No surprise and common enough, IMHO what really talks is money. If can save
significant bucks and clearly demonstrate that, then can be taken seriously.

But from 50,000 feet up, tough to get rich saving money for others. If they
have a $100 million project and you save them $10 million, then maybe you will
get a raise.

What's better, quite generally in US careers, is to start, own, and run a
successful business. If that business is to supply the results of some applied
math, and the results pass the KFC test, "finger lick'n good", then charge
what the work is worth.

Maybe now Internet ad targeting is an example.

I'm doing a startup, a Web site.
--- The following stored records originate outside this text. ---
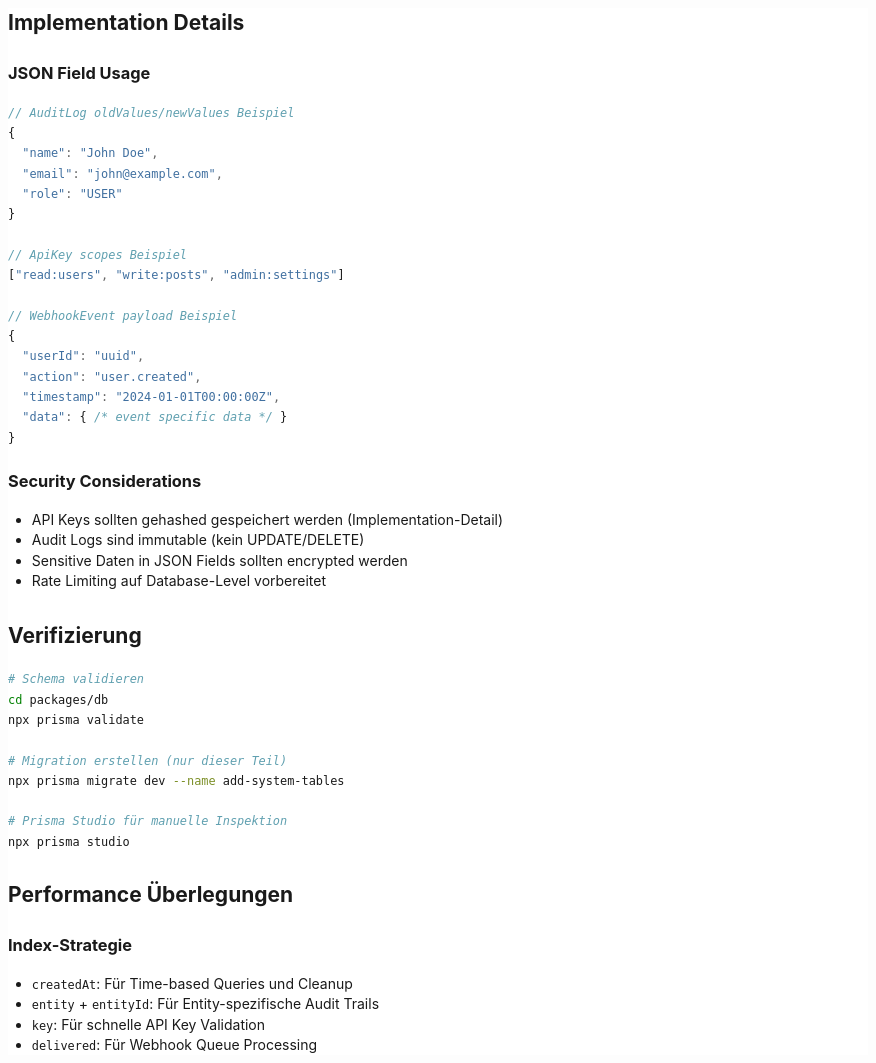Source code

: ## Implementation Details

### JSON Field Usage
```typescript
// AuditLog oldValues/newValues Beispiel
{
  "name": "John Doe",
  "email": "john@example.com",
  "role": "USER"
}

// ApiKey scopes Beispiel
["read:users", "write:posts", "admin:settings"]

// WebhookEvent payload Beispiel
{
  "userId": "uuid",
  "action": "user.created",
  "timestamp": "2024-01-01T00:00:00Z",
  "data": { /* event specific data */ }
}
```

### Security Considerations
- API Keys sollten gehashed gespeichert werden (Implementation-Detail)
- Audit Logs sind immutable (kein UPDATE/DELETE)
- Sensitive Daten in JSON Fields sollten encrypted werden
- Rate Limiting auf Database-Level vorbereitet

## Verifizierung

```bash
# Schema validieren
cd packages/db
npx prisma validate

# Migration erstellen (nur dieser Teil)
npx prisma migrate dev --name add-system-tables

# Prisma Studio für manuelle Inspektion
npx prisma studio
```

## Performance Überlegungen

### Index-Strategie
- `createdAt`: Für Time-based Queries und Cleanup
- `entity` + `entityId`: Für Entity-spezifische Audit Trails
- `key`: Für schnelle API Key Validation
- `delivered`: Für Webhook Queue Processing
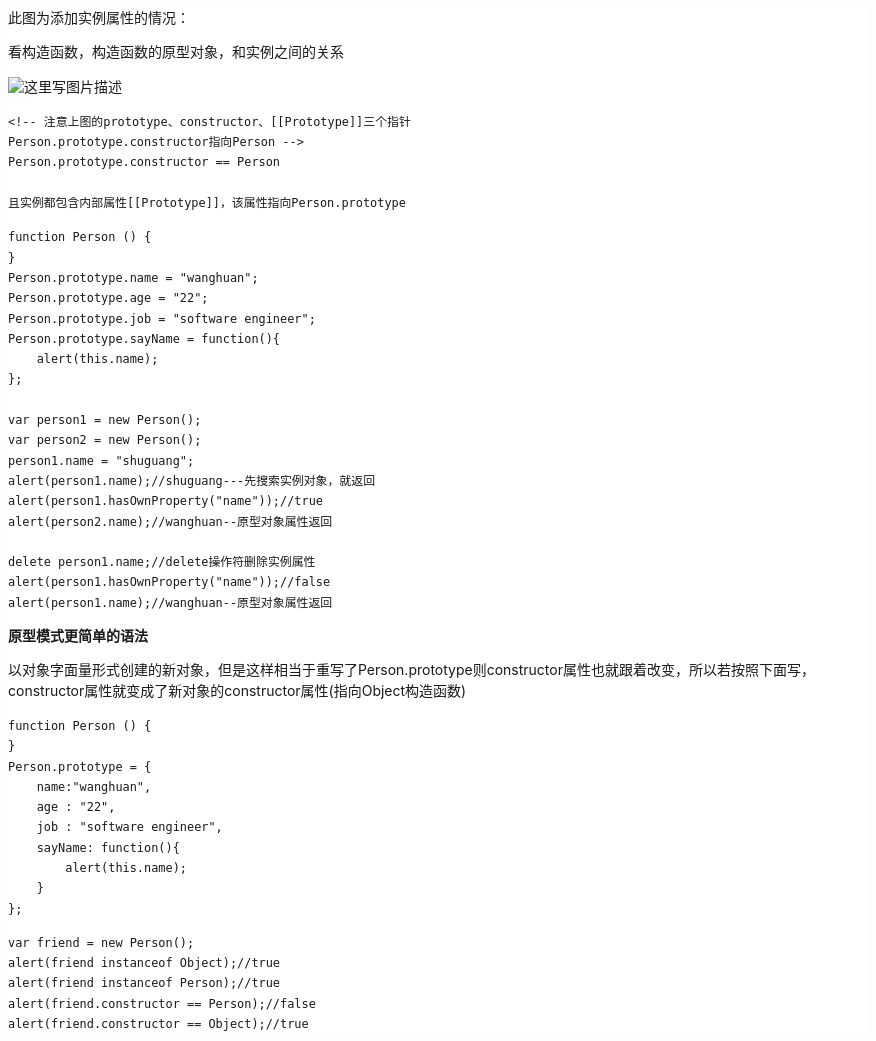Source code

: 此图为添加实例属性的情况：

看构造函数，构造函数的原型对象，和实例之间的关系

![这里写图片描述](http://img.blog.csdn.net/20160402143808676)

```
<!-- 注意上图的prototype、constructor、[[Prototype]]三个指针
Person.prototype.constructor指向Person -->
Person.prototype.constructor == Person

且实例都包含内部属性[[Prototype]]，该属性指向Person.prototype
```

```
function Person () {
}
Person.prototype.name = "wanghuan";
Person.prototype.age = "22";
Person.prototype.job = "software engineer";
Person.prototype.sayName = function(){
	alert(this.name);
};

var person1 = new Person();
var person2 = new Person();
person1.name = "shuguang";
alert(person1.name);//shuguang---先搜索实例对象，就返回
alert(person1.hasOwnProperty("name"));//true
alert(person2.name);//wanghuan--原型对象属性返回

delete person1.name;//delete操作符删除实例属性
alert(person1.hasOwnProperty("name"));//false
alert(person1.name);//wanghuan--原型对象属性返回
```
**原型模式更简单的语法**

以对象字面量形式创建的新对象，但是这样相当于重写了Person.prototype则constructor属性也就跟着改变，所以若按照下面写，constructor属性就变成了新对象的constructor属性(指向Object构造函数)

```
function Person () {
}
Person.prototype = {
	name:"wanghuan",
    age : "22",
	job : "software engineer",
	sayName: function(){
		alert(this.name);
	}
};
```

```
var friend = new Person();
alert(friend instanceof Object);//true
alert(friend instanceof Person);//true
alert(friend.constructor == Person);//false
alert(friend.constructor == Object);//true
```
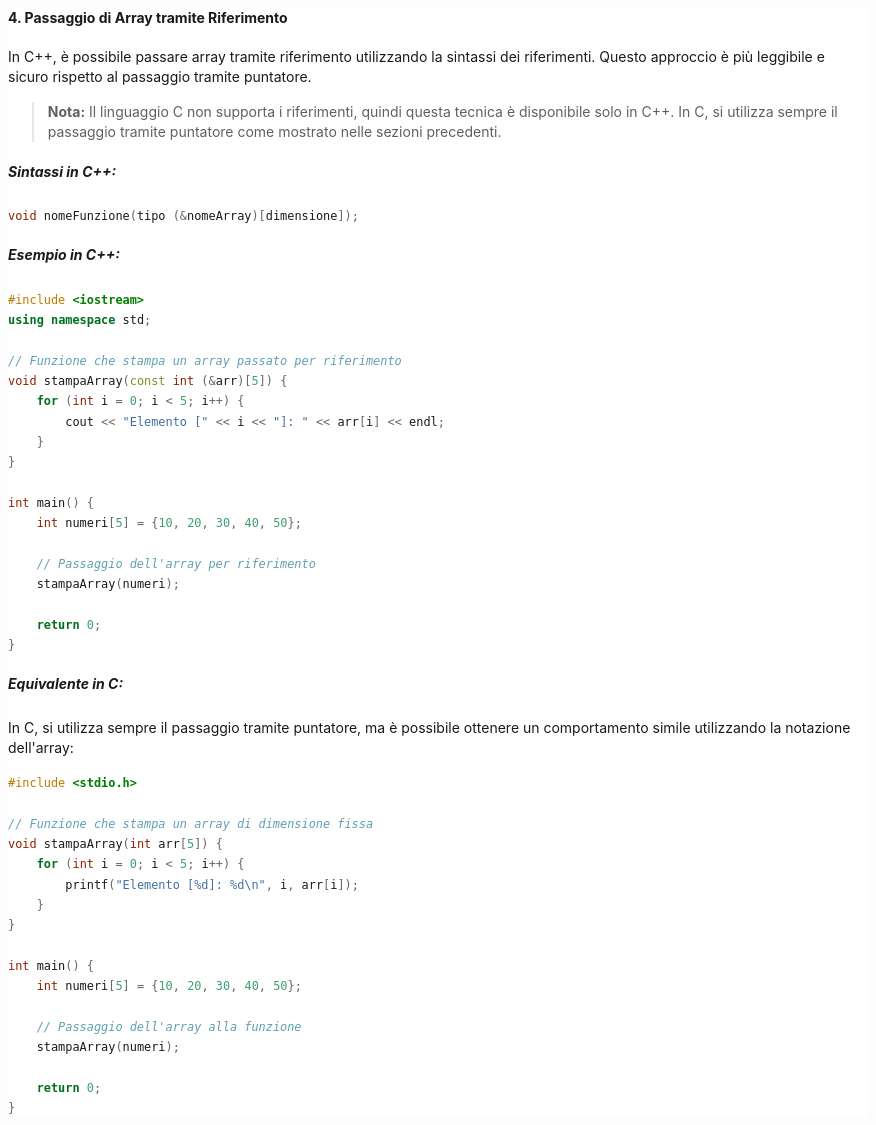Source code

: 
#### **4. Passaggio di Array tramite Riferimento**

In C++, è possibile passare array tramite riferimento utilizzando la sintassi dei riferimenti. Questo approccio è più leggibile e sicuro rispetto al passaggio tramite puntatore.

> **Nota:** Il linguaggio C non supporta i riferimenti, quindi questa tecnica è disponibile solo in C++. In C, si utilizza sempre il passaggio tramite puntatore come mostrato nelle sezioni precedenti.

##### **Sintassi in C++:**
```cpp
void nomeFunzione(tipo (&nomeArray)[dimensione]);
```

##### **Esempio in C++:**
```cpp
#include <iostream>
using namespace std;

// Funzione che stampa un array passato per riferimento
void stampaArray(const int (&arr)[5]) {
    for (int i = 0; i < 5; i++) {
        cout << "Elemento [" << i << "]: " << arr[i] << endl;
    }
}

int main() {
    int numeri[5] = {10, 20, 30, 40, 50};

    // Passaggio dell'array per riferimento
    stampaArray(numeri);

    return 0;
}
```

##### **Equivalente in C:**
In C, si utilizza sempre il passaggio tramite puntatore, ma è possibile ottenere un comportamento simile utilizzando la notazione dell'array:

```c
#include <stdio.h>

// Funzione che stampa un array di dimensione fissa
void stampaArray(int arr[5]) {
    for (int i = 0; i < 5; i++) {
        printf("Elemento [%d]: %d\n", i, arr[i]);
    }
}

int main() {
    int numeri[5] = {10, 20, 30, 40, 50};

    // Passaggio dell'array alla funzione
    stampaArray(numeri);

    return 0;
}
```
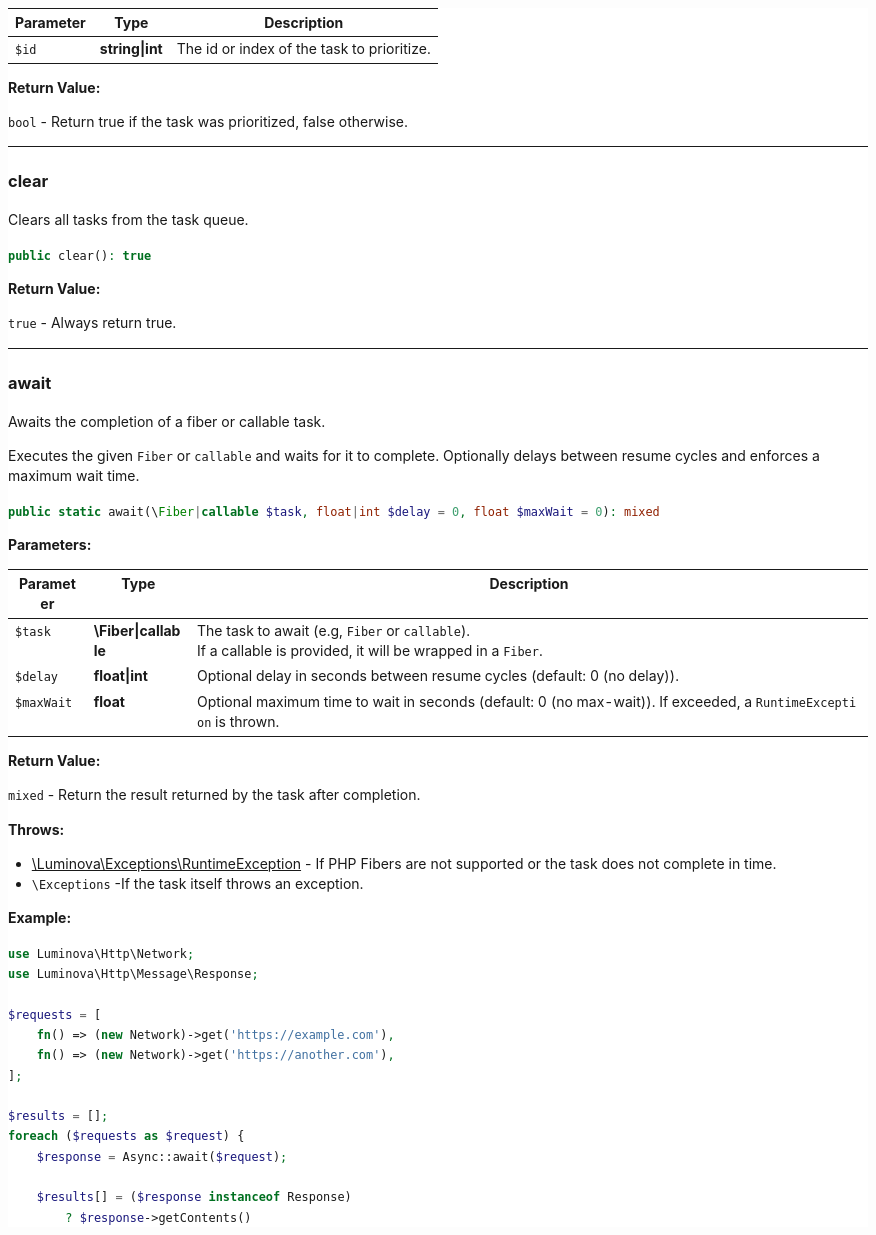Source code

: | Parameter | Type | Description |
|-----------|------|-------------|
| `$id` | **string\|int** | The id or index of the task to prioritize. |

**Return Value:**

`bool` -  Return true if the task was prioritized, false otherwise.

***

### clear

Clears all tasks from the task queue.

```php
public clear(): true
```

**Return Value:**

`true` -  Always return true.

***

### await

Awaits the completion of a fiber or callable task.

Executes the given `Fiber` or `callable` and waits for it to complete.  Optionally delays between resume cycles and enforces a maximum wait time.

```php
public static await(\Fiber|callable $task, float|int $delay = 0, float $maxWait = 0): mixed
```

**Parameters:**

| Parameter | Type | Description |
|-----------|------|-------------|
| `$task` | **\Fiber&#124;callable** | The task to await (e.g, `Fiber` or `callable`).<br/>If a callable is provided, it will be wrapped in a `Fiber`. |
| `$delay` | **float&#124;int** | Optional delay in seconds between resume cycles (default: 0 (no delay)). |
| `$maxWait` | **float** | Optional maximum time to wait in seconds (default: 0 (no max-wait)). If exceeded, a `RuntimeException` is thrown. |

**Return Value:**

`mixed` -  Return the result returned by the task after completion.

**Throws:**

- [\Luminova\Exceptions\RuntimeException](/running/exceptions.md#runtimeexception) - If PHP Fibers are not supported or the task does not complete in time.
- `\Exceptions` -If the task itself throws an exception.

**Example:**

```php
use Luminova\Http\Network;
use Luminova\Http\Message\Response;

$requests = [
    fn() => (new Network)->get('https://example.com'),
    fn() => (new Network)->get('https://another.com'),
];

$results = [];
foreach ($requests as $request) {
    $response = Async::await($request);
    
    $results[] = ($response instanceof Response) 
        ? $response->getContents() 
```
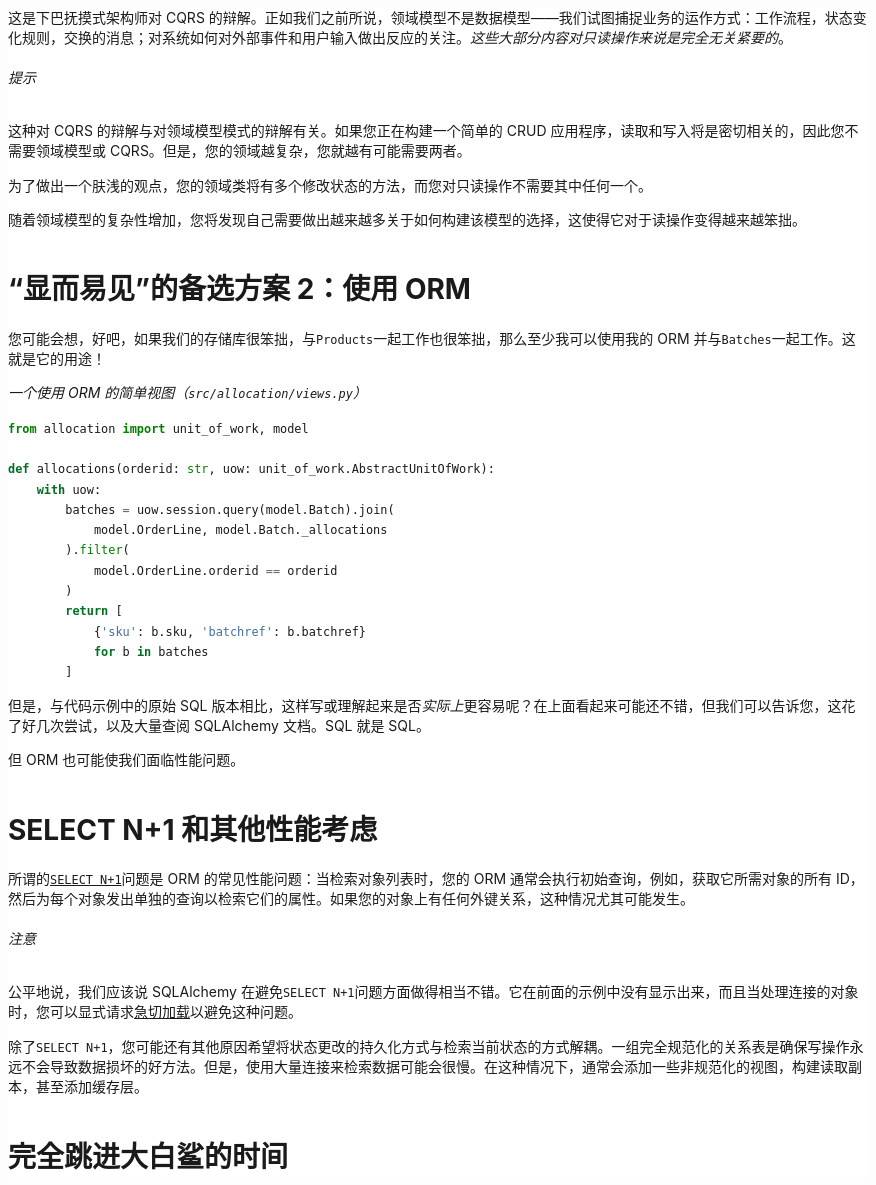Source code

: 这是下巴抚摸式架构师对 CQRS 的辩解。正如我们之前所说，领域模型不是数据模型——我们试图捕捉业务的运作方式：工作流程，状态变化规则，交换的消息；对系统如何对外部事件和用户输入做出反应的关注。*这些大部分内容对只读操作来说是完全无关紧要的*。

###### 提示

这种对 CQRS 的辩解与对领域模型模式的辩解有关。如果您正在构建一个简单的 CRUD 应用程序，读取和写入将是密切相关的，因此您不需要领域模型或 CQRS。但是，您的领域越复杂，您就越有可能需要两者。

为了做出一个肤浅的观点，您的领域类将有多个修改状态的方法，而您对只读操作不需要其中任何一个。

随着领域模型的复杂性增加，您将发现自己需要做出越来越多关于如何构建该模型的选择，这使得它对于读操作变得越来越笨拙。

# “显而易见”的备选方案 2：使用 ORM

您可能会想，好吧，如果我们的存储库很笨拙，与`Products`一起工作也很笨拙，那么至少我可以使用我的 ORM 并与`Batches`一起工作。这就是它的用途！

*一个使用 ORM 的简单视图（`src/allocation/views.py`）*

```py
from allocation import unit_of_work, model

def allocations(orderid: str, uow: unit_of_work.AbstractUnitOfWork):
    with uow:
        batches = uow.session.query(model.Batch).join(
            model.OrderLine, model.Batch._allocations
        ).filter(
            model.OrderLine.orderid == orderid
        )
        return [
            {'sku': b.sku, 'batchref': b.batchref}
            for b in batches
        ]
```

但是，与代码示例中的原始 SQL 版本相比，这样写或理解起来是否*实际上*更容易呢？在上面看起来可能还不错，但我们可以告诉您，这花了好几次尝试，以及大量查阅 SQLAlchemy 文档。SQL 就是 SQL。

但 ORM 也可能使我们面临性能问题。

# SELECT N+1 和其他性能考虑

所谓的[`SELECT N+1`](https://oreil.ly/OkBOS)问题是 ORM 的常见性能问题：当检索对象列表时，您的 ORM 通常会执行初始查询，例如，获取它所需对象的所有 ID，然后为每个对象发出单独的查询以检索它们的属性。如果您的对象上有任何外键关系，这种情况尤其可能发生。

###### 注意

公平地说，我们应该说 SQLAlchemy 在避免`SELECT N+1`问题方面做得相当不错。它在前面的示例中没有显示出来，而且当处理连接的对象时，您可以显式请求[急切加载](https://oreil.ly/XKDDm)以避免这种问题。

除了`SELECT N+1`，您可能还有其他原因希望将状态更改的持久化方式与检索当前状态的方式解耦。一组完全规范化的关系表是确保写操作永远不会导致数据损坏的好方法。但是，使用大量连接来检索数据可能会很慢。在这种情况下，通常会添加一些非规范化的视图，构建读取副本，甚至添加缓存层。

# 完全跳进大白鲨的时间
The crucial enabling core of what I'm doing
has some advanced pure math and some applied math I derived. Users won't be
aware of anything mathematical. But if users really like the site, then it
will be mostly because of the math. So, it's some math -- not really
statistics, operations research, optimization, machine learning, artificial
intelligence, or management science -- it's just some math. The research
libraries have rows and rows of racks of math; I'm using some of it and have
derived some more.

Generally I found that the best customer for math is US national security,
especially near DC. E.g., now some people are building models to predict the
growth of COVID-19. Likely the core of that work is continuous time, discrete
state space Markov processes, maybe subordinated to Poisson processes. Okay:
One of the military projects I did was to evaluate the survivability of the US
SSBN (ballistic missile firing submarines) under a special scenario of global
nuclear war limited to sea -- a continuous time, discrete state space Markov
process subordinated to a Poisson process. Another project was to measure the
power spectra of ocean waves and, then, generate sample paths with that power
spectrum -- for some submarines. There was some more applied math in nonlinear
game theory of nuclear war.

Here's some applied math, curiously also related to the COVID-19 pandemic:
Predict revenue for FedEx. So, for time t, let y(t) be the revenue per day at
time t. Let b be the total market. Assume growth via _virality_ , i.e., word
of mouth advertising from current customers communicating with remaining
target customers. So, ..., get the simple first order differential equation,
for some k,

y'(t) = k y(t) (b - y(t))

where the solution is the logistic curve which can also be applied to make
predictions for epidemics. This little puppy pleased the FedEx BoD and saved
the company. Now, what was that, data science, AI, ML, OR, MS, optimization?
Nope -- just some applied math.

I have high hopes for the importance, relevance, power, fortunes from applied
math, but can't pick good applications like apples from a three.